_THE DATA_
= = =

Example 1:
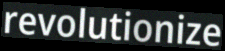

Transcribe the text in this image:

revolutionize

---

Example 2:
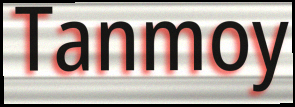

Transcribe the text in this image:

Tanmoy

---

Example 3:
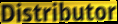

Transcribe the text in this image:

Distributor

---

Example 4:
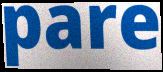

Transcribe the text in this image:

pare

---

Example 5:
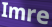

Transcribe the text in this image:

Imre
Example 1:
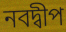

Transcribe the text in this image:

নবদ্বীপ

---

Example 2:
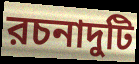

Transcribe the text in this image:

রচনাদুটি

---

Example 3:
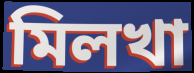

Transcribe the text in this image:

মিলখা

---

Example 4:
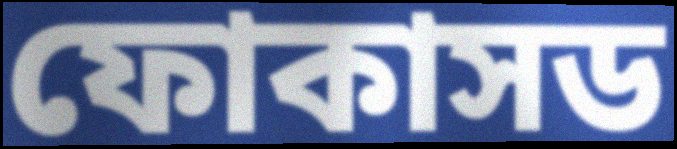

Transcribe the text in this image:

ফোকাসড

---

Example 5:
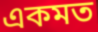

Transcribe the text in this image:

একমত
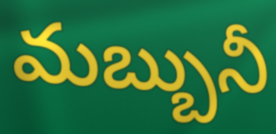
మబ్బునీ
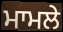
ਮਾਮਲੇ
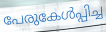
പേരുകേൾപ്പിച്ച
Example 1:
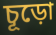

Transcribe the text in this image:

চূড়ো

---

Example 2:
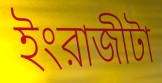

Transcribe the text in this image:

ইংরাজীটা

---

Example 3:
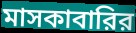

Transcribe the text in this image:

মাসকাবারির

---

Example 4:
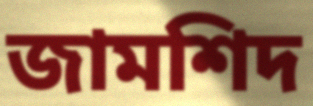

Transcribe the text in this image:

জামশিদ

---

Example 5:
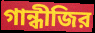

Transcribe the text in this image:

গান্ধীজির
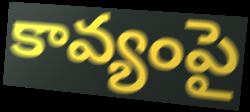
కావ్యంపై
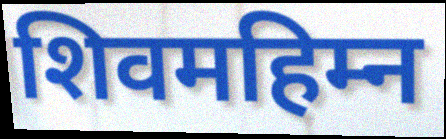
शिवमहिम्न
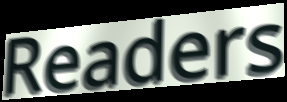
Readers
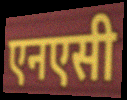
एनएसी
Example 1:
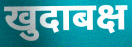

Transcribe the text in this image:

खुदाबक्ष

= = =

Nothing but an exact transcription of the material, without pictures, should be returned.

Example 1:

Transcribe the text in this image:

revolutionize

---

Example 2:

Transcribe the text in this image:

Tanmoy

---

Example 3:

Transcribe the text in this image:

Distributor

---

Example 4:

Transcribe the text in this image:

pare

---

Example 5:

Transcribe the text in this image:

Imre
Example 1:

Transcribe the text in this image:

নবদ্বীপ

---

Example 2:

Transcribe the text in this image:

রচনাদুটি

---

Example 3:

Transcribe the text in this image:

মিলখা

---

Example 4:

Transcribe the text in this image:

ফোকাসড

---

Example 5:

Transcribe the text in this image:

একমত
మబ్బునీ
ਮਾਮਲੇ
പേരുകേൾപ്പിച്ച
Example 1:

Transcribe the text in this image:

চূড়ো

---

Example 2:

Transcribe the text in this image:

ইংরাজীটা

---

Example 3:

Transcribe the text in this image:

মাসকাবারির

---

Example 4:

Transcribe the text in this image:

জামশিদ

---

Example 5:

Transcribe the text in this image:

গান্ধীজির
కావ్యంపై
शिवमहिम्न
Readers
एनएसी
Example 1:

Transcribe the text in this image:

खुदाबक्ष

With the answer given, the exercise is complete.